Work/BigQuery Query Rerun Manager

BigQuery Query Rerun Manager

A production-oriented, metadata-driven system for executing and re-running grouped BigQuery queries using Docker and Kubernetes.

BigQueryKubernetesDockerPythonGCP IAM

TL;DR

Role

Lead Data Engineer

Timeline

4 months

Team

Solo project

Year

2025

Queries/day500+
Avg execution time<30s
Success rate98.5%

Overview

Built a production-grade system for managing BigQuery query execution and re-runs. Queries are stored as metadata in BigQuery, executed via Dockerized Python applications, and orchestrated using Kubernetes Jobs. All executions are logged back to BigQuery for full observability and auditability.

Problem

In production analytics pipelines, BigQuery queries often fail due to upstream data issues, schema changes, or transient errors. Re-running queries manually was error-prone, hard to audit, and difficult to scale across multiple query groups. There was no lightweight, metadata-driven mechanism to safely re-execute grouped queries with proper logging and traceability.

Approach

Designed a cloud-native system that executes grouped BigQuery queries using metadata stored in BigQuery. Built as a Dockerized Python application deployed via Kubernetes Jobs/CronJobs. All execution status, errors, and timestamps are logged back to BigQuery for full observability.

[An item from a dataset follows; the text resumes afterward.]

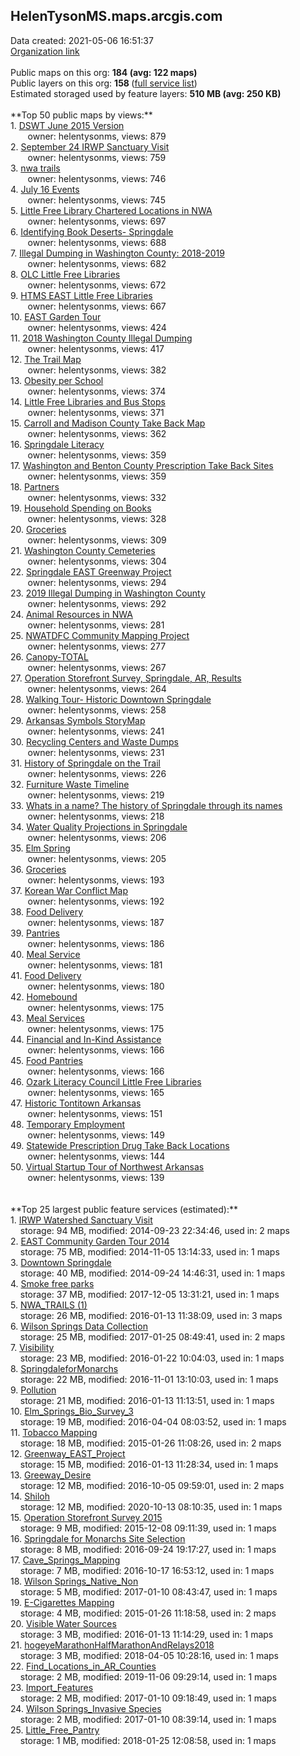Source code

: <h2>HelenTysonMS.maps.arcgis.com</h2> Data created: 2021-05-06 16:51:37 <br /><a target='new' href='https://HelenTysonMS.maps.arcgis.com'>Organization link</a><br /><br />Public maps on this org: <b>184 (avg: 122 maps)</b><br />Public layers on this org: <b>158 </b>(<a target='new' href='https://services.arcgis.com/5aOpjxVgr7iGrPBB/ArcGIS/rest/services'>full service list</a>)<br />Estimated storaged used by feature layers: <b>510 MB (avg: 250 KB)</b><br /><br />**Top 50 public maps by views:**<br />  1. <a target='new' href='https://www.arcgis.com/home/item.html?id=45f578ae71ce433fb7bd0e94892a6daf'>DSWT June 2015 Version</a> <br />  &nbsp;&nbsp;&nbsp;&nbsp; &nbsp;&nbsp;owner: helentysonms, views: 879<br />  2. <a target='new' href='https://www.arcgis.com/home/item.html?id=9cfb67613f4d418f92a1af61e24395bc'>September 24 IRWP Sanctuary Visit</a> <br />  &nbsp;&nbsp;&nbsp;&nbsp; &nbsp;&nbsp;owner: helentysonms, views: 759<br />  3. <a target='new' href='https://www.arcgis.com/home/item.html?id=19b2fdfff5d1496c9b53d4296e9d7c2e'>nwa trails</a> <br />  &nbsp;&nbsp;&nbsp;&nbsp; &nbsp;&nbsp;owner: helentysonms, views: 746<br />  4. <a target='new' href='https://www.arcgis.com/home/item.html?id=618f73e7ad0b453c88ec6e1fa1f66ae6'>July 16 Events</a> <br />  &nbsp;&nbsp;&nbsp;&nbsp; &nbsp;&nbsp;owner: helentysonms, views: 745<br />  5. <a target='new' href='https://www.arcgis.com/home/item.html?id=c897f81c44cb432d8c3e9b2456708156'>Little Free Library Chartered Locations in NWA</a> <br />  &nbsp;&nbsp;&nbsp;&nbsp; &nbsp;&nbsp;owner: helentysonms, views: 697<br />  6. <a target='new' href='https://www.arcgis.com/home/item.html?id=ee5ef7cc1501470f976aa790af9b6649'>Identifying Book Deserts- Springdale</a> <br />  &nbsp;&nbsp;&nbsp;&nbsp; &nbsp;&nbsp;owner: helentysonms, views: 688<br />  7. <a target='new' href='https://www.arcgis.com/home/item.html?id=a6d7ceb5d2fa493db27157bf9ae9ea57'>Illegal Dumping in Washington County: 2018-2019</a> <br />  &nbsp;&nbsp;&nbsp;&nbsp; &nbsp;&nbsp;owner: helentysonms, views: 682<br />  8. <a target='new' href='https://www.arcgis.com/home/item.html?id=94a69f0f6e654575ab345e9fc01fa281'>OLC Little Free Libraries</a> <br />  &nbsp;&nbsp;&nbsp;&nbsp; &nbsp;&nbsp;owner: helentysonms, views: 672<br />  9. <a target='new' href='https://www.arcgis.com/home/item.html?id=1223f719287c49e5b006d7645788b5c4'>HTMS EAST Little Free Libraries</a> <br />  &nbsp;&nbsp;&nbsp;&nbsp; &nbsp;&nbsp;owner: helentysonms, views: 667<br />  10. <a target='new' href='https://www.arcgis.com/home/item.html?id=777b5a67305f4338a060ff8daf0536d3'>EAST Garden Tour</a> <br />  &nbsp;&nbsp;&nbsp;&nbsp; &nbsp;&nbsp;owner: helentysonms, views: 424<br />  11. <a target='new' href='https://www.arcgis.com/home/item.html?id=7823cb3440a346e29626684da81f60cc'>2018 Washington County Illegal Dumping</a> <br />  &nbsp;&nbsp;&nbsp;&nbsp; &nbsp;&nbsp;owner: helentysonms, views: 417<br />  12. <a target='new' href='https://www.arcgis.com/home/item.html?id=7e848012941647c5842f05b9fb2c131c'>The Trail Map</a> <br />  &nbsp;&nbsp;&nbsp;&nbsp; &nbsp;&nbsp;owner: helentysonms, views: 382<br />  13. <a target='new' href='https://www.arcgis.com/home/item.html?id=4b1dce08aa48441eb3550f69e51c0ce9'>Obesity per School</a> <br />  &nbsp;&nbsp;&nbsp;&nbsp; &nbsp;&nbsp;owner: helentysonms, views: 374<br />  14. <a target='new' href='https://www.arcgis.com/home/item.html?id=87e5829f0c944a7e90d8223ffb027e2f'>Little Free Libraries and Bus Stops</a> <br />  &nbsp;&nbsp;&nbsp;&nbsp; &nbsp;&nbsp;owner: helentysonms, views: 371<br />  15. <a target='new' href='https://www.arcgis.com/home/item.html?id=b175f9589f88438aa3c0a87bf05c8945'>Carroll and Madison County Take Back Map</a> <br />  &nbsp;&nbsp;&nbsp;&nbsp; &nbsp;&nbsp;owner: helentysonms, views: 362<br />  16. <a target='new' href='https://www.arcgis.com/home/item.html?id=8281cee4e1644758ac4cfe4e0f49ee8f'>Springdale Literacy</a> <br />  &nbsp;&nbsp;&nbsp;&nbsp; &nbsp;&nbsp;owner: helentysonms, views: 359<br />  17. <a target='new' href='https://www.arcgis.com/home/item.html?id=750a3c140ea44934aad8f87f747aca59'>Washington and Benton County Prescription Take Back Sites</a> <br />  &nbsp;&nbsp;&nbsp;&nbsp; &nbsp;&nbsp;owner: helentysonms, views: 359<br />  18. <a target='new' href='https://www.arcgis.com/home/item.html?id=5dd78281c0514bf58a2a5b9ca6a993fa'>Partners</a> <br />  &nbsp;&nbsp;&nbsp;&nbsp; &nbsp;&nbsp;owner: helentysonms, views: 332<br />  19. <a target='new' href='https://www.arcgis.com/home/item.html?id=2678c28e08b3412ebadcf6c21f2f0848'>Household Spending on Books</a> <br />  &nbsp;&nbsp;&nbsp;&nbsp; &nbsp;&nbsp;owner: helentysonms, views: 328<br />  20. <a target='new' href='https://www.arcgis.com/home/item.html?id=a00ef31df0c64546b232ead41d92cd70'>  Groceries</a> <br />  &nbsp;&nbsp;&nbsp;&nbsp; &nbsp;&nbsp;owner: helentysonms, views: 309<br />  21. <a target='new' href='https://www.arcgis.com/home/item.html?id=f165bc84fe52477ab357dd281d911380'>Washington County Cemeteries</a> <br />  &nbsp;&nbsp;&nbsp;&nbsp; &nbsp;&nbsp;owner: helentysonms, views: 304<br />  22. <a target='new' href='https://www.arcgis.com/home/item.html?id=083589b6d3f54fe2818e58613a899806'>Springdale EAST Greenway Project</a> <br />  &nbsp;&nbsp;&nbsp;&nbsp; &nbsp;&nbsp;owner: helentysonms, views: 294<br />  23. <a target='new' href='https://www.arcgis.com/home/item.html?id=a9513a8ad5aa4fbbadd92d2712e33637'>2019 Illegal Dumping in Washington County</a> <br />  &nbsp;&nbsp;&nbsp;&nbsp; &nbsp;&nbsp;owner: helentysonms, views: 292<br />  24. <a target='new' href='https://www.arcgis.com/home/item.html?id=ceb75a52430d4da1baf0fc820214dd05'>Animal Resources in NWA</a> <br />  &nbsp;&nbsp;&nbsp;&nbsp; &nbsp;&nbsp;owner: helentysonms, views: 281<br />  25. <a target='new' href='https://www.arcgis.com/home/item.html?id=1b20415ef96b46bcb477db53777ece55'>NWATDFC Community Mapping Project</a> <br />  &nbsp;&nbsp;&nbsp;&nbsp; &nbsp;&nbsp;owner: helentysonms, views: 277<br />  26. <a target='new' href='https://www.arcgis.com/home/item.html?id=ac7d4ad0660e4cdfac311bb532bff1df'>Canopy-TOTAL</a> <br />  &nbsp;&nbsp;&nbsp;&nbsp; &nbsp;&nbsp;owner: helentysonms, views: 267<br />  27. <a target='new' href='https://www.arcgis.com/home/item.html?id=20f702f742244a8ba02c2eaec1d3ed98'>Operation Storefront Survey, Springdale, AR, Results</a> <br />  &nbsp;&nbsp;&nbsp;&nbsp; &nbsp;&nbsp;owner: helentysonms, views: 264<br />  28. <a target='new' href='https://www.arcgis.com/home/item.html?id=21f73ac2522144b2877e303ea3053384'>Walking Tour- Historic Downtown Springdale</a> <br />  &nbsp;&nbsp;&nbsp;&nbsp; &nbsp;&nbsp;owner: helentysonms, views: 258<br />  29. <a target='new' href='https://www.arcgis.com/home/item.html?id=2cab6837f33d4efa9aa157d82718dff8'>Arkansas Symbols StoryMap</a> <br />  &nbsp;&nbsp;&nbsp;&nbsp; &nbsp;&nbsp;owner: helentysonms, views: 241<br />  30. <a target='new' href='https://www.arcgis.com/home/item.html?id=ec2c322a41e44fe9acd3414d862d37cb'>Recycling Centers and Waste Dumps</a> <br />  &nbsp;&nbsp;&nbsp;&nbsp; &nbsp;&nbsp;owner: helentysonms, views: 231<br />  31. <a target='new' href='https://www.arcgis.com/home/item.html?id=dbbf6414ccea45cbbe1e7c58ab64c62a'>History of Springdale on the Trail</a> <br />  &nbsp;&nbsp;&nbsp;&nbsp; &nbsp;&nbsp;owner: helentysonms, views: 226<br />  32. <a target='new' href='https://www.arcgis.com/home/item.html?id=4a1f1cb792584206bd2dd9d3f31429c2'>Furniture Waste Timeline</a> <br />  &nbsp;&nbsp;&nbsp;&nbsp; &nbsp;&nbsp;owner: helentysonms, views: 219<br />  33. <a target='new' href='https://www.arcgis.com/home/item.html?id=6a6f7cf96b224b6abefaf8f5026eee24'>Whats in a name? The history of Springdale through its names</a> <br />  &nbsp;&nbsp;&nbsp;&nbsp; &nbsp;&nbsp;owner: helentysonms, views: 218<br />  34. <a target='new' href='https://www.arcgis.com/home/item.html?id=3c8d3d2d507b460ab058040f8ad434dc'>Water Quality Projections in Springdale</a> <br />  &nbsp;&nbsp;&nbsp;&nbsp; &nbsp;&nbsp;owner: helentysonms, views: 206<br />  35. <a target='new' href='https://www.arcgis.com/home/item.html?id=3bf65d5ea4144bf4a7040259d5140fb9'>Elm Spring</a> <br />  &nbsp;&nbsp;&nbsp;&nbsp; &nbsp;&nbsp;owner: helentysonms, views: 205<br />  36. <a target='new' href='https://www.arcgis.com/home/item.html?id=29221954f9544edabdeb987364192a13'> Groceries</a> <br />  &nbsp;&nbsp;&nbsp;&nbsp; &nbsp;&nbsp;owner: helentysonms, views: 193<br />  37. <a target='new' href='https://www.arcgis.com/home/item.html?id=2980a55d3e3a4843abb46091915df613'>Korean War Conflict Map</a> <br />  &nbsp;&nbsp;&nbsp;&nbsp; &nbsp;&nbsp;owner: helentysonms, views: 192<br />  38. <a target='new' href='https://www.arcgis.com/home/item.html?id=843e25b8b9824155880aeb75a3ba30bb'> Food Delivery</a> <br />  &nbsp;&nbsp;&nbsp;&nbsp; &nbsp;&nbsp;owner: helentysonms, views: 187<br />  39. <a target='new' href='https://www.arcgis.com/home/item.html?id=086037b683194b20a704e3834db25620'>Pantries</a> <br />  &nbsp;&nbsp;&nbsp;&nbsp; &nbsp;&nbsp;owner: helentysonms, views: 186<br />  40. <a target='new' href='https://www.arcgis.com/home/item.html?id=92a8ab1909664d678c504eca97be7a2f'>Meal Service</a> <br />  &nbsp;&nbsp;&nbsp;&nbsp; &nbsp;&nbsp;owner: helentysonms, views: 181<br />  41. <a target='new' href='https://www.arcgis.com/home/item.html?id=5b72bb7a874f4174a26e99b4b5ac2300'>Food Delivery</a> <br />  &nbsp;&nbsp;&nbsp;&nbsp; &nbsp;&nbsp;owner: helentysonms, views: 180<br />  42. <a target='new' href='https://www.arcgis.com/home/item.html?id=55128d5102a14380a38333d09be92cfb'>Homebound</a> <br />  &nbsp;&nbsp;&nbsp;&nbsp; &nbsp;&nbsp;owner: helentysonms, views: 175<br />  43. <a target='new' href='https://www.arcgis.com/home/item.html?id=cf256deaa811406888eb88dc5b5e0bd9'>Meal Services</a> <br />  &nbsp;&nbsp;&nbsp;&nbsp; &nbsp;&nbsp;owner: helentysonms, views: 175<br />  44. <a target='new' href='https://www.arcgis.com/home/item.html?id=b152163a0c9240f7ab21d8069b08a5d8'>Financial and In-Kind Assistance </a> <br />  &nbsp;&nbsp;&nbsp;&nbsp; &nbsp;&nbsp;owner: helentysonms, views: 166<br />  45. <a target='new' href='https://www.arcgis.com/home/item.html?id=0c0d8fc416074db2aa8eb876c653673d'>Food Pantries</a> <br />  &nbsp;&nbsp;&nbsp;&nbsp; &nbsp;&nbsp;owner: helentysonms, views: 166<br />  46. <a target='new' href='https://www.arcgis.com/home/item.html?id=9503967fce644989959c1774fc32591a'>Ozark Literacy Council Little Free Libraries</a> <br />  &nbsp;&nbsp;&nbsp;&nbsp; &nbsp;&nbsp;owner: helentysonms, views: 165<br />  47. <a target='new' href='https://www.arcgis.com/home/item.html?id=c8c0fcefe2f44f4aa1d4f74b8b7860b7'>Historic Tontitown Arkansas</a> <br />  &nbsp;&nbsp;&nbsp;&nbsp; &nbsp;&nbsp;owner: helentysonms, views: 151<br />  48. <a target='new' href='https://www.arcgis.com/home/item.html?id=1375232b9bcf4d40851414bea5268bd3'>Temporary Employment </a> <br />  &nbsp;&nbsp;&nbsp;&nbsp; &nbsp;&nbsp;owner: helentysonms, views: 149<br />  49. <a target='new' href='https://www.arcgis.com/home/item.html?id=3253d02a344d42be870a231e86fa4ccb'>Statewide Prescription Drug Take Back Locations</a> <br />  &nbsp;&nbsp;&nbsp;&nbsp; &nbsp;&nbsp;owner: helentysonms, views: 144<br />  50. <a target='new' href='https://www.arcgis.com/home/item.html?id=2804d1edf9404882b3d0945907d7683d'>Virtual Startup Tour of Northwest Arkansas</a> <br />  &nbsp;&nbsp;&nbsp;&nbsp; &nbsp;&nbsp;owner: helentysonms, views: 139<br /><br /><br />**Top 25 largest public feature services (estimated):**<br /> 1. <a target='new' href='https://www.arcgis.com/home/item.html?id=fea2400289f64eb59c003a89bc943aa6'>IRWP Watershed Sanctuary Visit</a><br /> &nbsp;&nbsp;&nbsp;&nbsp;storage: 94 MB, modified: 2014-09-23 22:34:46,  used in: 2 maps<br /> 2. <a target='new' href='https://www.arcgis.com/home/item.html?id=3bd68c01c62b48fdb0a9329912fd8438'>EAST Community Garden Tour 2014</a><br /> &nbsp;&nbsp;&nbsp;&nbsp;storage: 75 MB, modified: 2014-11-05 13:14:33,  used in: 1 maps<br /> 3. <a target='new' href='https://www.arcgis.com/home/item.html?id=315b846ce1534136aa9d89a61afcd133'>Downtown Springdale</a><br /> &nbsp;&nbsp;&nbsp;&nbsp;storage: 40 MB, modified: 2014-09-24 14:46:31,  used in: 1 maps<br /> 4. <a target='new' href='https://www.arcgis.com/home/item.html?id=d0d6681f641c45478341014119b2dee4'>Smoke free parks</a><br /> &nbsp;&nbsp;&nbsp;&nbsp;storage: 37 MB, modified: 2017-12-05 13:31:21,  used in: 1 maps<br /> 5. <a target='new' href='https://www.arcgis.com/home/item.html?id=e9b5c148bcd64f1b9db2da7e7223d1e5'>NWA_TRAILS (1)</a><br /> &nbsp;&nbsp;&nbsp;&nbsp;storage: 26 MB, modified: 2016-01-13 11:38:09,  used in: 3 maps<br /> 6. <a target='new' href='https://www.arcgis.com/home/item.html?id=da590533009a484d9976377a48ecbae2'>Wilson Springs Data Collection</a><br /> &nbsp;&nbsp;&nbsp;&nbsp;storage: 25 MB, modified: 2017-01-25 08:49:41,  used in: 2 maps<br /> 7. <a target='new' href='https://www.arcgis.com/home/item.html?id=3ae18e4d05bd43f38d568a51481bf9e8'>Visibility</a><br /> &nbsp;&nbsp;&nbsp;&nbsp;storage: 23 MB, modified: 2016-01-22 10:04:03,  used in: 1 maps<br /> 8. <a target='new' href='https://www.arcgis.com/home/item.html?id=b9dca0d8682d4496b2d2e32eb73072f5'>SpringdaleforMonarchs</a><br /> &nbsp;&nbsp;&nbsp;&nbsp;storage: 22 MB, modified: 2016-11-01 13:10:03,  used in: 1 maps<br /> 9. <a target='new' href='https://www.arcgis.com/home/item.html?id=296212aedb484588aaad748029a58c29'>Pollution</a><br /> &nbsp;&nbsp;&nbsp;&nbsp;storage: 21 MB, modified: 2016-01-13 11:13:51,  used in: 1 maps<br /> 10. <a target='new' href='https://www.arcgis.com/home/item.html?id=80da89f8aa134f9db092e1836431ca7b'>Elm_Springs_Bio_Survey_3</a><br /> &nbsp;&nbsp;&nbsp;&nbsp;storage: 19 MB, modified: 2016-04-04 08:03:52,  used in: 1 maps<br /> 11. <a target='new' href='https://www.arcgis.com/home/item.html?id=cba8d0372851476c985c6a6b8d8dc222'>Tobacco Mapping</a><br /> &nbsp;&nbsp;&nbsp;&nbsp;storage: 18 MB, modified: 2015-01-26 11:08:26,  used in: 2 maps<br /> 12. <a target='new' href='https://www.arcgis.com/home/item.html?id=c86d8350f56c4d0dbf7cbd2b6f5fff93'>Greenway_EAST_Project</a><br /> &nbsp;&nbsp;&nbsp;&nbsp;storage: 15 MB, modified: 2016-01-13 11:28:34,  used in: 1 maps<br /> 13. <a target='new' href='https://www.arcgis.com/home/item.html?id=7c83c7dac2bb40d29a8bd258fa0ce4e5'>Greeway_Desire</a><br /> &nbsp;&nbsp;&nbsp;&nbsp;storage: 12 MB, modified: 2016-10-05 09:59:01,  used in: 2 maps<br /> 14. <a target='new' href='https://www.arcgis.com/home/item.html?id=211b6f9c28724d2fb526c6350a0f2be8'>Shiloh</a><br /> &nbsp;&nbsp;&nbsp;&nbsp;storage: 12 MB, modified: 2020-10-13 08:10:35,  used in: 1 maps<br /> 15. <a target='new' href='https://www.arcgis.com/home/item.html?id=218346ce8f3244f98a2a529b1721952f'>Operation Storefront Survey 2015</a><br /> &nbsp;&nbsp;&nbsp;&nbsp;storage: 9 MB, modified: 2015-12-08 09:11:39,  used in: 1 maps<br /> 16. <a target='new' href='https://www.arcgis.com/home/item.html?id=a627848a711a4651b23dd05e6e14948a'>Springdale for Monarchs Site Selection</a><br /> &nbsp;&nbsp;&nbsp;&nbsp;storage: 8 MB, modified: 2016-09-24 19:17:27,  used in: 1 maps<br /> 17. <a target='new' href='https://www.arcgis.com/home/item.html?id=22cff52d9975474bb5c690e43171062c'>Cave_Springs_Mapping</a><br /> &nbsp;&nbsp;&nbsp;&nbsp;storage: 7 MB, modified: 2016-10-17 16:53:12,  used in: 1 maps<br /> 18. <a target='new' href='https://www.arcgis.com/home/item.html?id=28c91ceaa7704c939c12a62b26b79c94'>Wilson Springs_Native_Non</a><br /> &nbsp;&nbsp;&nbsp;&nbsp;storage: 5 MB, modified: 2017-01-10 08:43:47,  used in: 1 maps<br /> 19. <a target='new' href='https://www.arcgis.com/home/item.html?id=1431bdf2048f45908c954b0b75da0843'>E-Cigarettes Mapping</a><br /> &nbsp;&nbsp;&nbsp;&nbsp;storage: 4 MB, modified: 2015-01-26 11:18:58,  used in: 2 maps<br /> 20. <a target='new' href='https://www.arcgis.com/home/item.html?id=1593894d62a74917ae70d4e7e5649e84'>Visible Water Sources</a><br /> &nbsp;&nbsp;&nbsp;&nbsp;storage: 3 MB, modified: 2016-01-13 11:14:29,  used in: 1 maps<br /> 21. <a target='new' href='https://www.arcgis.com/home/item.html?id=71971c72a0f845a5a8b3224e0c03b2b1'>hogeyeMarathonHalfMarathonAndRelays2018</a><br /> &nbsp;&nbsp;&nbsp;&nbsp;storage: 3 MB, modified: 2018-04-05 10:28:16,  used in: 1 maps<br /> 22. <a target='new' href='https://www.arcgis.com/home/item.html?id=0af66c16935143dfba6a00c3c8a9267a'>Find_Locations_in_AR_Counties</a><br /> &nbsp;&nbsp;&nbsp;&nbsp;storage: 2 MB, modified: 2019-11-06 09:29:14,  used in: 1 maps<br /> 23. <a target='new' href='https://www.arcgis.com/home/item.html?id=f668aa20f9004bafbc9323c8390ed878'>Import_Features</a><br /> &nbsp;&nbsp;&nbsp;&nbsp;storage: 2 MB, modified: 2017-01-10 09:18:49,  used in: 1 maps<br /> 24. <a target='new' href='https://www.arcgis.com/home/item.html?id=837365423f2f43738a23367ca5bb5750'>Wilson Springs_Invasive Species</a><br /> &nbsp;&nbsp;&nbsp;&nbsp;storage: 2 MB, modified: 2017-01-10 08:39:14,  used in: 1 maps<br /> 25. <a target='new' href='https://www.arcgis.com/home/item.html?id=9818c238afdb453daa3543fc9158f555'>Little_Free_Pantry</a><br /> &nbsp;&nbsp;&nbsp;&nbsp;storage: 1 MB, modified: 2018-01-25 12:08:58,  used in: 1 maps<br />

Queries are defined dynamically via metadata tables, allowing updates without code changes.

Architecture

Kubernetes Jobs trigger Docker containers running Python apps → Read query metadata from BigQuery → Execute SQL queries sequentially → Log all results (success/failure, timestamps, errors) back to BigQuery execution log table. Service account authentication ensures security.

High-Level Architecture

BigQuery Rerun Manager Architecture

Execution Flow

BigQuery Execution Flow Diagram

Data Model

BigQuery Data Model

Key Decisions

Results

Eliminated manual query re-runs saving ~10 hours/week of engineering time. Achieved 98.5% success rate with automatic error logging. Reduced mean time to recovery from 2 hours to 15 minutes through better visibility. Query groups now scale independently via separate Kubernetes jobs.

Queries/day500+
Avg execution time<30s
Success rate98.5%

What I Learned

Metadata-driven systems provide incredible flexibility but require careful schema design. Kubernetes Jobs are perfect for batch workloads—simpler than full orchestration frameworks for focused use cases. Logging everything to BigQuery made debugging trivial and enabled data-driven optimization of query patterns.

What I'd Do Next

Add Slack alerting on failures, implement retry policies per query, enable parallel execution for large query groups, build a simple UI dashboard for execution history, and integrate with Airflow for complex DAG dependencies.